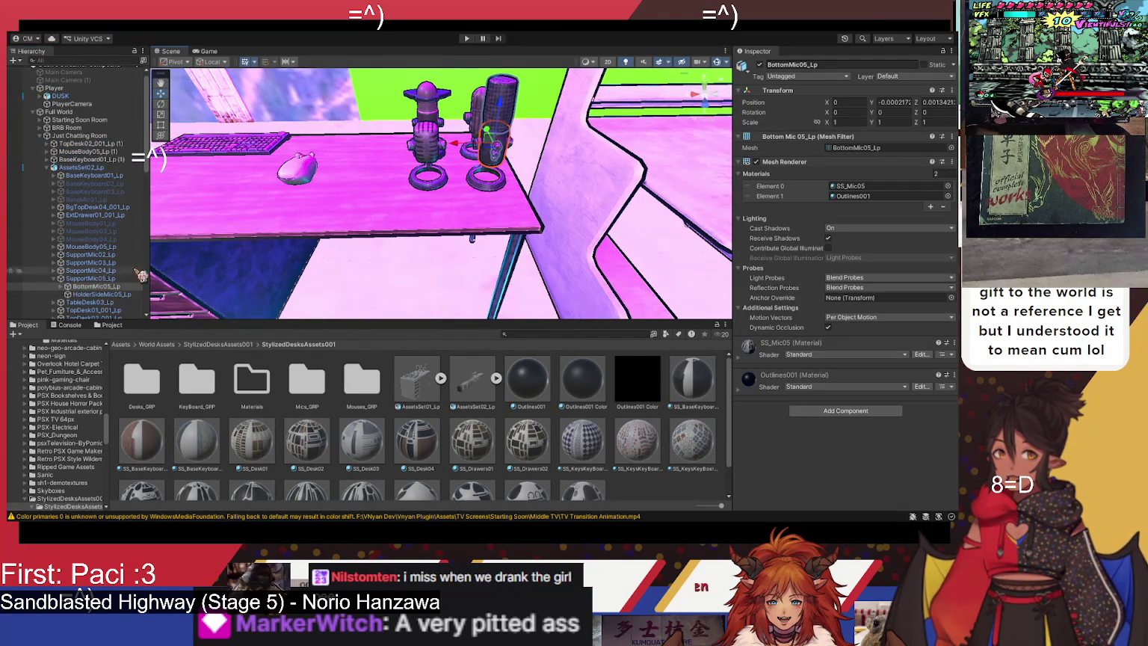
left_click(115, 279)
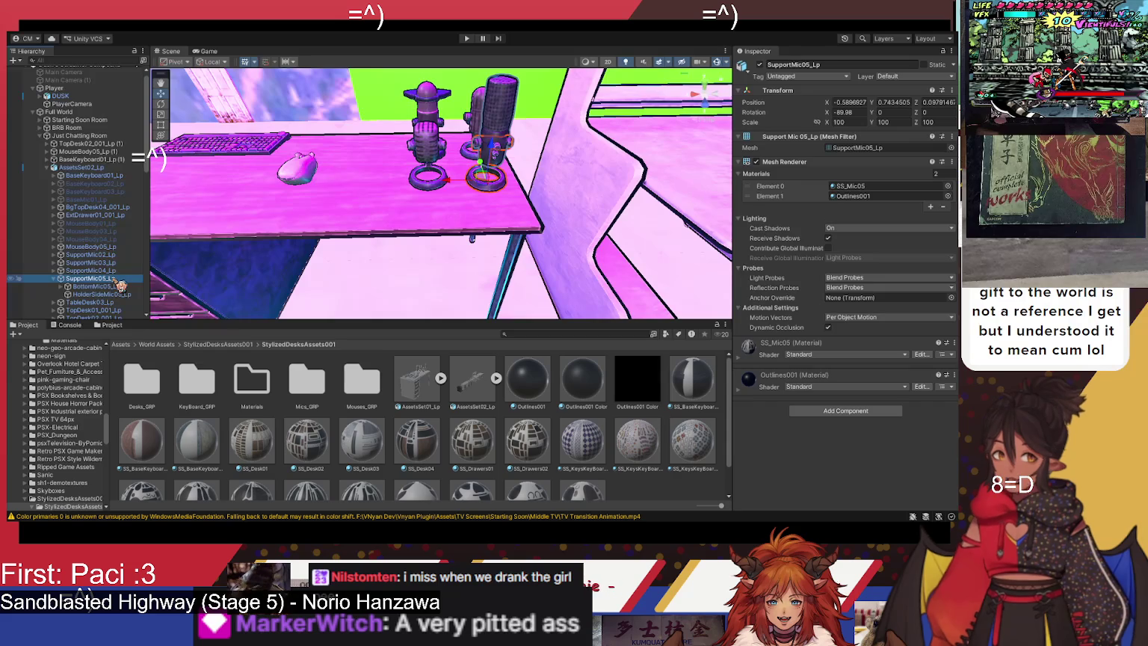
key("ctrl+d")
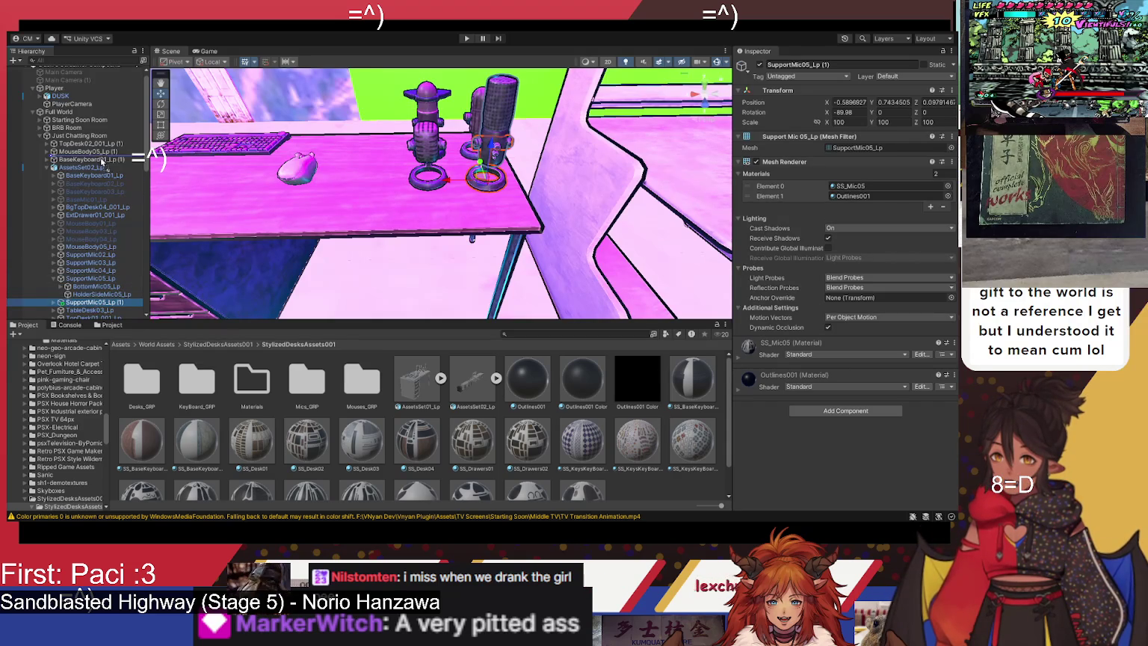
left_click_drag(104, 169, 102, 164)
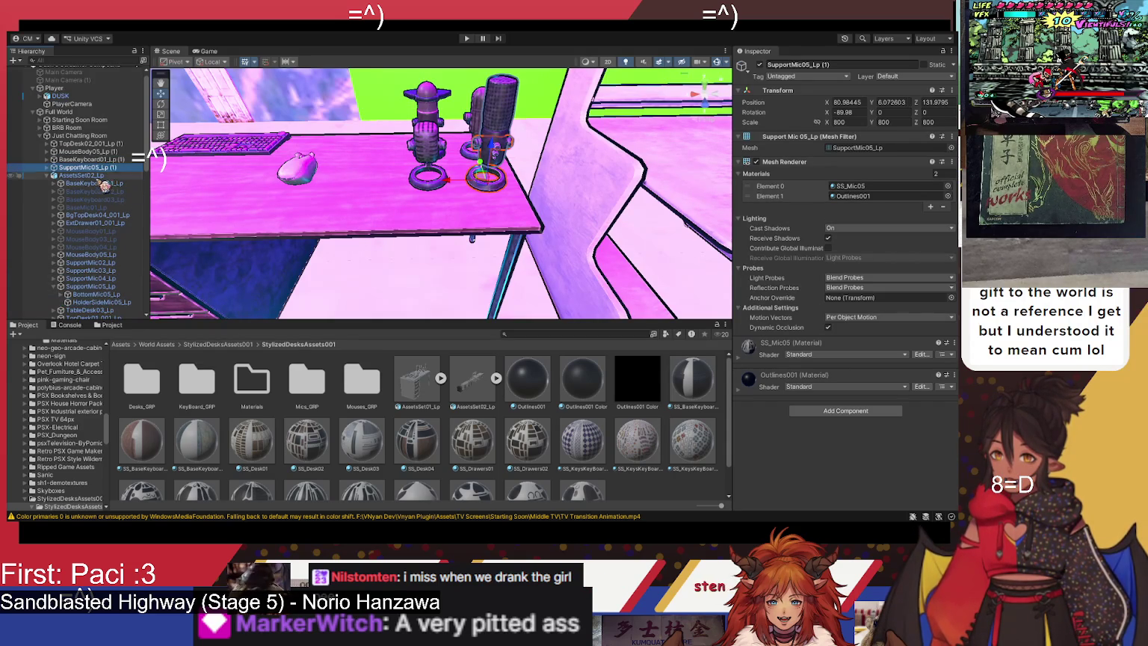
left_click(53, 175)
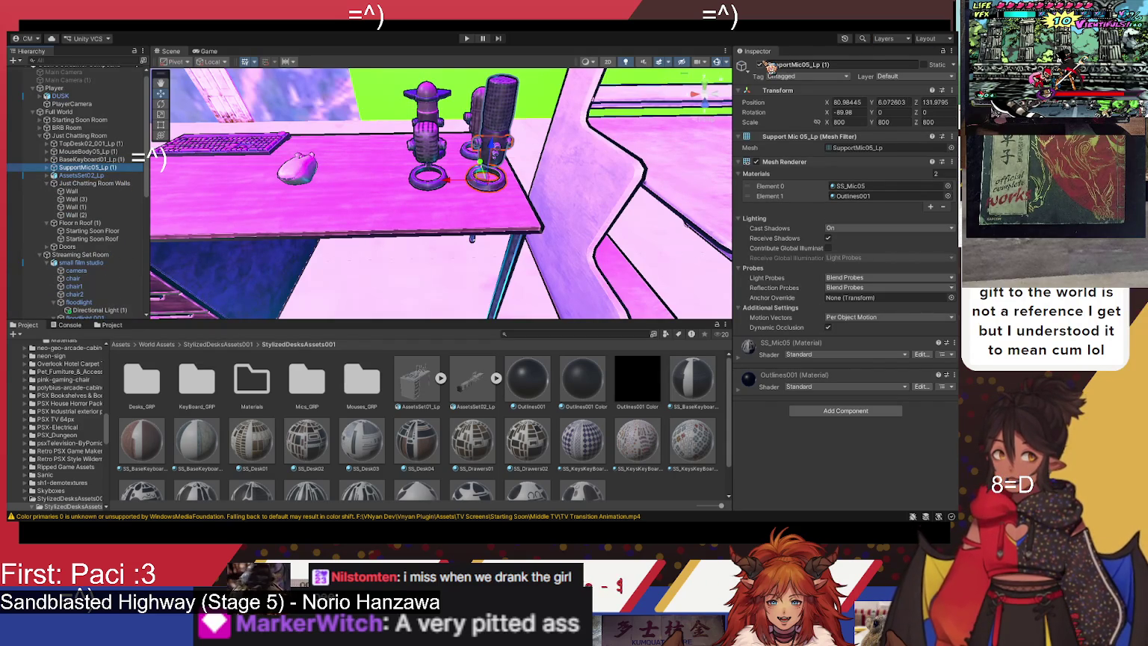
left_click(761, 65)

§ **Aim of the task**:
Only the text of the records belongs in the answer, printed exactly and without pictures.

§ **Completed exercise**:
left_click(115, 279)
key("ctrl+d")
left_click_drag(104, 169, 102, 164)
left_click(53, 175)
left_click(761, 65)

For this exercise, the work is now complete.